Prospective demands of next-generation wireless networks are ambitious and will require cellular networks to support 1000 times higher data rates and 10 times lower round-trip latency. While this data deluge is a natural outcome of the increasing number of mobile devices with data hungry applications and the internet of things (IoT), the low latency demand is required by the future interactive applications such as "tactile internet", virtual and enhanced reality, and online internet gaming, etc.

The motivation behind this thesis is to meet the increasing quality of service (QoS) demands in wireless communications and reduce the global carbon footprint at the same time. To achieve these goals, energy efficient planning and operations models for wireless cellular networks are proposed and analyzed.

Firstly, a solution based on the overlay cognitive radio (CR) along with cooperative relaying is proposed to reduce the effect of the scarcity problem of the radio spectrum. In overlay technique, the primary users (PUs) cooperate with cognitive users (CUs) for mutual benefits.

The achievable cognitive rate of two-way relaying (TWR) system assisted by multiple antennas is proposed.

Compared to traditional relaying where the transmission to exchange two different messages between two sources takes place in four time slots, using TWR, the required number of transmission slots reduces to two slots. In the first slot, both sources transmit their signals simultaneously to the relay. Then, during the second slot the relay broadcasts its signal to the sources.

Using an overlay CR technique, the CUs are allowed to allocate part of the PUs' spectrum to perform their cognitive transmission. In return, acting as amplify-and-forward (AF) TWR, the CUs are exploited to support PUs to reach their target data rates over the remaining bandwidth.

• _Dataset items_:
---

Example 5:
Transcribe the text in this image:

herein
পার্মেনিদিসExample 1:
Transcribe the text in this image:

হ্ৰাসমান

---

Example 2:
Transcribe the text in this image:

• _Work request 1_:
Reproduce the thesis abstract from "Prospective demands of" down to "proposed and analyzed.".
• _Work request 2_:
Please list every abbreviation that the thesis abstract introduces in parentheses, each with the term it stands for.

• _Response area 1_:
Prospective demands of next-generation wireless networks are ambitious and will require cellular networks to support 1000 times higher data rates and 10 times lower round-trip latency. While this data deluge is a natural outcome of the increasing number of mobile devices with data hungry applications and the internet of things (IoT), the low latency demand is required by the future interactive applications such as "tactile internet", virtual and enhanced reality, and online internet gaming, etc.

The motivation behind this thesis is to meet the increasing quality of service (QoS) demands in wireless communications and reduce the global carbon footprint at the same time. To achieve these goals, energy efficient planning and operations models for wireless cellular networks are proposed and analyzed.

• _Response area 2_:
- IoT: internet of things
- QoS: quality of service
- CR: cognitive radio
- PUs: primary users
- CUs: cognitive users
- TWR: two-way relaying
- AF: amplify-and-forward